Booth A6
Vielmetter Los Angeles is pleased to present new works by Andrea Bowers and Whitney Bedford for Frieze Los Angeles. Both artists address the urgency around our relationship to nature—Bowers from a political viewpoint of eco-feminism, eco-grief, and the extinction crisis, and Bedford from a historical perspective through the traditions of Western landscape painting.
Bowers’s tender new drawings of extinct birds from the series The Dead Silence of Extinction set the reflective tone of our presentation. Drawn from images of specimens from the Auckland Museum’s Natural History Collection, these exquisite renderings of birds are a heartbreaking reminder of the fragility of the natural world and the harrowing extinction of wildlife currently underway. The meticulous, detailed pencil drawings serve as empathetic tools, highlighting the emotions we experience around these losses. Accompanying the drawings is a new cardboard painting from Bowers’s latest Eco Grief series—vanished bird species rest alongside images of women suspended in repose. The linking of environmental causes and feminist issues continues with Bowers’s inclusion of healer and poet Deena Metzger’s quote that serves to underscore the magnitude of the crisis by emphasizing the profound grief around the extinction catastrophe.
Bowers’s intimate renderings of extinct birds complement Whitney Bedford’s haunting evocations of the natural world. Bedford reinterprets historical landscape paintings by using vibrant hues to contrast a staged frame superimposed with equally dazzling flora and fauna. Bedford’s ambitious new large-scale paintings—comprised of nine separate multi-sized panels—continue her Veduta series. In these nine canvases, she reinterprets Vuillard’s 1894 painting Jardins Publics of people enjoying nature in the setting of a bucolic city park, and for the first time, she introduces figures into the lushly patterned landscape.
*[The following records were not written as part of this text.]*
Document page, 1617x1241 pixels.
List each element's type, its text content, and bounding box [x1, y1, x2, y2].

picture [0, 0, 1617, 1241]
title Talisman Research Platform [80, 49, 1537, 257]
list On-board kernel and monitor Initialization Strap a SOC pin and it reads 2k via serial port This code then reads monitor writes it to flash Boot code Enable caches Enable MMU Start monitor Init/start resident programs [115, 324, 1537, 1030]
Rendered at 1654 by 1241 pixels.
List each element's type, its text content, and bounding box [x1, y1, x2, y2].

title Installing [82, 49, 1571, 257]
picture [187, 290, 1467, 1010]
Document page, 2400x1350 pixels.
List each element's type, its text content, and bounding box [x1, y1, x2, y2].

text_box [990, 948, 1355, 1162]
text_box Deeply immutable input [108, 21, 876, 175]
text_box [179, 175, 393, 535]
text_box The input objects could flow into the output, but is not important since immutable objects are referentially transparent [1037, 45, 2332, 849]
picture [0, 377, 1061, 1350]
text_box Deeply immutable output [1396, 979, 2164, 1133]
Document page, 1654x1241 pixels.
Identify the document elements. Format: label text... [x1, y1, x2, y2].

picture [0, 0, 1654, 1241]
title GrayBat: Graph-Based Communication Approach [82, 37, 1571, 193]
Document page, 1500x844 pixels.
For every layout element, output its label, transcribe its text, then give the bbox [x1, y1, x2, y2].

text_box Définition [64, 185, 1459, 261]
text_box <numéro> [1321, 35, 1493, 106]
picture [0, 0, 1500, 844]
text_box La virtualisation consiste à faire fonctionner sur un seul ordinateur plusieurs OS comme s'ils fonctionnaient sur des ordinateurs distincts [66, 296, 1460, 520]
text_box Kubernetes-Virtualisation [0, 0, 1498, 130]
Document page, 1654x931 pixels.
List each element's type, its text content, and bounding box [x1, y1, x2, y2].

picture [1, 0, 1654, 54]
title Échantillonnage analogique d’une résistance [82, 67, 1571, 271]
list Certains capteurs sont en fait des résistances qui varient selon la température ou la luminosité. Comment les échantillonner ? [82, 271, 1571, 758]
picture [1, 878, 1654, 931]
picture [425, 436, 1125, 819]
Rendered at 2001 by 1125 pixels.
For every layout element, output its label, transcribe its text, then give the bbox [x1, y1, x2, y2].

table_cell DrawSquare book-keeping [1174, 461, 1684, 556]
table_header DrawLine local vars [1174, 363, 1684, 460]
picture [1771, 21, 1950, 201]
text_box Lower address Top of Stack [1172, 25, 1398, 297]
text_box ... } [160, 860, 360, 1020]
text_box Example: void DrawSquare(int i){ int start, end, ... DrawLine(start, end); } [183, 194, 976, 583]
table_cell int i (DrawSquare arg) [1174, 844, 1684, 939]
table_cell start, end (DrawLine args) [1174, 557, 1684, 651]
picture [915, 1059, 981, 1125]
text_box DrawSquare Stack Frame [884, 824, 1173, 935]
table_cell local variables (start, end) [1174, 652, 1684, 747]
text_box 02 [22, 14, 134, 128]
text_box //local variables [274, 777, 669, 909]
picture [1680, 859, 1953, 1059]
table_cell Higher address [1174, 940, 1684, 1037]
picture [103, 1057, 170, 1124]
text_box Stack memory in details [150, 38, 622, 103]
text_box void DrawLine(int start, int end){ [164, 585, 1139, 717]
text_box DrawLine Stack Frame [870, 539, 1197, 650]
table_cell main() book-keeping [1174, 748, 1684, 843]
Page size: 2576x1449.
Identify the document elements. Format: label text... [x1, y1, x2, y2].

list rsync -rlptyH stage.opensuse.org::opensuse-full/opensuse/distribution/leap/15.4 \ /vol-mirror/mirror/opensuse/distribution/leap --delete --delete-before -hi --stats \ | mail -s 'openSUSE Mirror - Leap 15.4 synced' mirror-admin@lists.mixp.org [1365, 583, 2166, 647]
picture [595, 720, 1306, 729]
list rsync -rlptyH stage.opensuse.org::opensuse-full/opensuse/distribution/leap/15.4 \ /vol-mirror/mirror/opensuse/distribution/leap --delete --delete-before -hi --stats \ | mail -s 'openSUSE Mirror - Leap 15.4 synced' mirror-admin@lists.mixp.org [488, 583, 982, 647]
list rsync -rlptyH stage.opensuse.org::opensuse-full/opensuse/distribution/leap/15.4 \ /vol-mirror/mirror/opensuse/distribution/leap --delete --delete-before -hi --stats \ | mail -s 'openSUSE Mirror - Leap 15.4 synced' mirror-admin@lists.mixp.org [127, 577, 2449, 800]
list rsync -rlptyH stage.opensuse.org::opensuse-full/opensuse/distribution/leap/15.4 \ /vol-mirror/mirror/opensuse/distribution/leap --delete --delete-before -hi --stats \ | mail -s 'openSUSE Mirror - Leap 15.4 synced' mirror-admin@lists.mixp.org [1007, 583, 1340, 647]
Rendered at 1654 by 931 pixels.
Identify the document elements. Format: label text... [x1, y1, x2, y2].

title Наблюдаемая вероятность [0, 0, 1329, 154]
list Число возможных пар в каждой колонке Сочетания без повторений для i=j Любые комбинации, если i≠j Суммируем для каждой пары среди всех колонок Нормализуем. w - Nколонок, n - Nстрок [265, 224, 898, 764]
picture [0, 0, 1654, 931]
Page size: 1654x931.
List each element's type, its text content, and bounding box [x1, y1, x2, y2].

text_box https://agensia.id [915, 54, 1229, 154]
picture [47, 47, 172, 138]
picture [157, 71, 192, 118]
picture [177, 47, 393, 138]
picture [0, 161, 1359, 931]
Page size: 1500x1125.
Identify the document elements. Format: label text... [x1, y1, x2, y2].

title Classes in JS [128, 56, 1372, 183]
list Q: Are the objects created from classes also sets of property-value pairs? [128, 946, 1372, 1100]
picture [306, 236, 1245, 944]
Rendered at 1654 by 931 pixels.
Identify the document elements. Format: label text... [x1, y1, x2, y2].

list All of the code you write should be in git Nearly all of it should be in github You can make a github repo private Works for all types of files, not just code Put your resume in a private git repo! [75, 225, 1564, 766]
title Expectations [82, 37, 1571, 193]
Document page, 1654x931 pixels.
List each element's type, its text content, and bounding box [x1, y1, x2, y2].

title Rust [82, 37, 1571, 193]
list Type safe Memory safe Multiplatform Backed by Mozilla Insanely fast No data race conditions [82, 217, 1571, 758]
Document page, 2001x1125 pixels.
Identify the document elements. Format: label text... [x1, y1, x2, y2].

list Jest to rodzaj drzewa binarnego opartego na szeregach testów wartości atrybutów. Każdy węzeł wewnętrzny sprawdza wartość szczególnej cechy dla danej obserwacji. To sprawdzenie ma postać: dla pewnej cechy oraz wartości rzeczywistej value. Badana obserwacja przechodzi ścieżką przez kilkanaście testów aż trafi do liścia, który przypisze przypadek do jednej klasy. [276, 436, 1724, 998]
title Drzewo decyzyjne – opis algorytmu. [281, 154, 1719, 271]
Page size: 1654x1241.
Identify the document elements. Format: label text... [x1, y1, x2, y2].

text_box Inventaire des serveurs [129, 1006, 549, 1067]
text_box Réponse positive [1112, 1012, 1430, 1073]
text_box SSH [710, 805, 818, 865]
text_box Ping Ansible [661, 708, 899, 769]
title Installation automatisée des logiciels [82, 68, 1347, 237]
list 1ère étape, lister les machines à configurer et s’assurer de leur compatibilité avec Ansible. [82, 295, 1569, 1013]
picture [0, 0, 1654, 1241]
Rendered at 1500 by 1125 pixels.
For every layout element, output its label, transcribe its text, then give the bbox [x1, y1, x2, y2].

Bedford obscures Vuillard’s scenes of leisure by placing a screen of orange, red, and green seeping willows, whose unnatural colors evoke a sense of ecological dread, in the foreground of the composition. Plants found in Los Angeles’s public botanical gardens provide the inspiration for Bedford’s trees and shrubs. Her re-interpretation of Vuillard’s work suggests both a mourning for a bygone era of bucolic plentitude and a critical examination of what seems now a romanticized view of the natural world.
The juxtaposition of Bowers’s intimate depictions of birds with Bedford’s larger fraught landscapes creates a powerful and moving experience that resonates now, at this moment of species collapse and a global climate crisis.